[[ Data for this exercise, beginning ]]

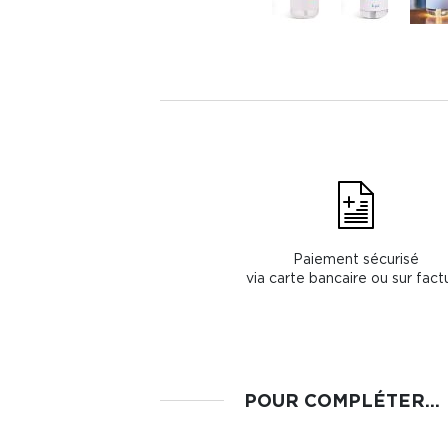
Paiement sécurisé
via carte bancaire ou sur fact
POUR COMPLÉTER...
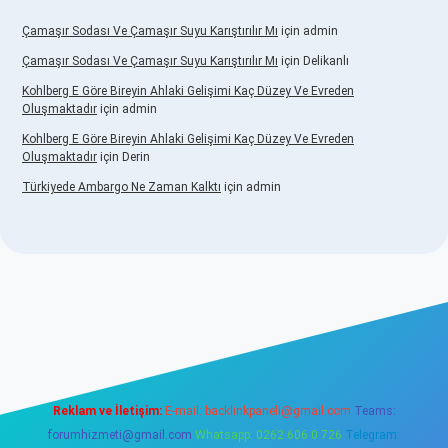
Çamaşır Sodası Ve Çamaşır Suyu Karıştırılır Mı
için
admin
Çamaşır Sodası Ve Çamaşır Suyu Karıştırılır Mı
için
Delikanlı
Kohlberg E Göre Bireyin Ahlaki Gelişimi Kaç Düzey Ve Evreden
Oluşmaktadır
için
admin
Kohlberg E Göre Bireyin Ahlaki Gelişimi Kaç Düzey Ve Evreden
Oluşmaktadır
için
Derin
Türkiyede Ambargo Ne Zaman Kalktı
için
admin
no
Reklam ve İletişim:
E-mail:
backlinkpaneli@gmail.com
Teams:
forumhizmeti@gmail.com
Whatsapp: 0262 606 0 726
Telegram:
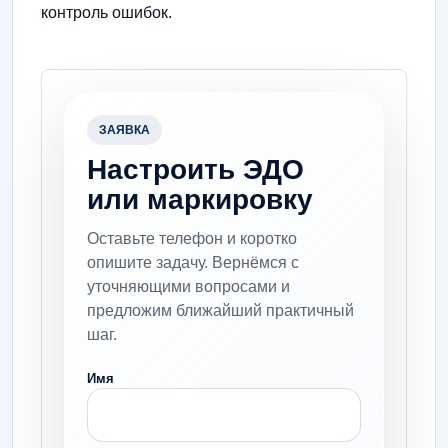
контроль ошибок.
ЗАЯВКА
Настроить ЭДО
или маркировку
Оставьте телефон и коротко
опишите задачу. Вернёмся с
уточняющими вопросами и
предложим ближайший практичный
шаг.
Имя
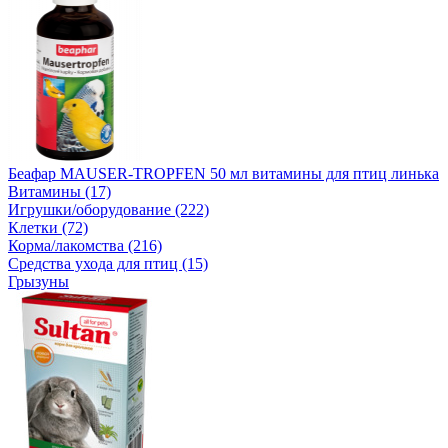
Беафар MAUSER-TROPFEN 50 мл витамины для птиц линька
Витамины (17)
Игрушки/оборудование (222)
Клетки (72)
Корма/лакомства (216)
Средства ухода для птиц (15)
Грызуны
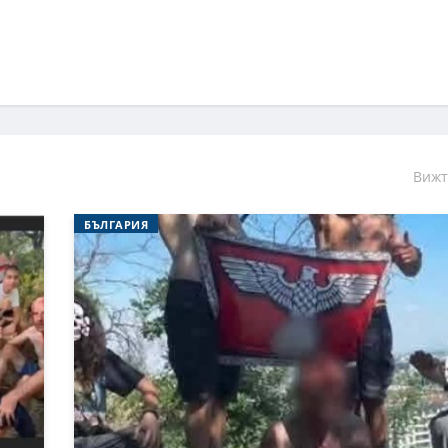
Вижт
БЪЛГАРИЯ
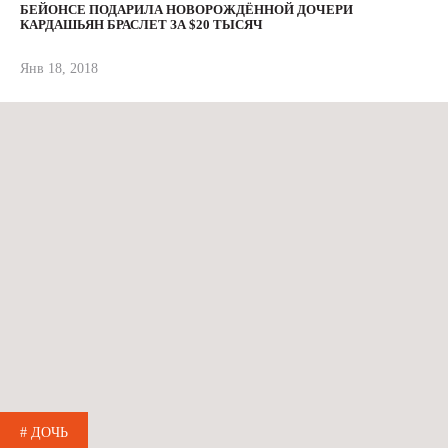
БЕЙОНСЕ ПОДАРИЛА НОВОРОЖДЁННОЙ ДОЧЕРИ
КАРДАШЬЯН БРАСЛЕТ ЗА $20 ТЫСЯЧ
Янв 18, 2018
# ДОЧЬ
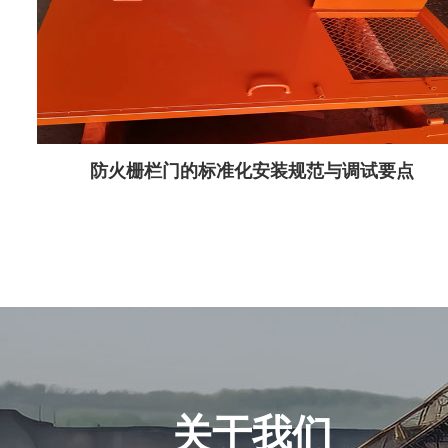
防火栅栏门的标准化安装规范与调试要点
关于我们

[[ Data for this exercise, end ]]

Format the lines as a JSON list of strings, one string per line, starting at the first line and ending at the line that contains "POUR COMPLÉTER...", with both ends included. Leave out blank lines and the pictures.

[
  "Paiement sécurisé",
  "via carte bancaire ou sur fact",
  "POUR COMPLÉTER..."
]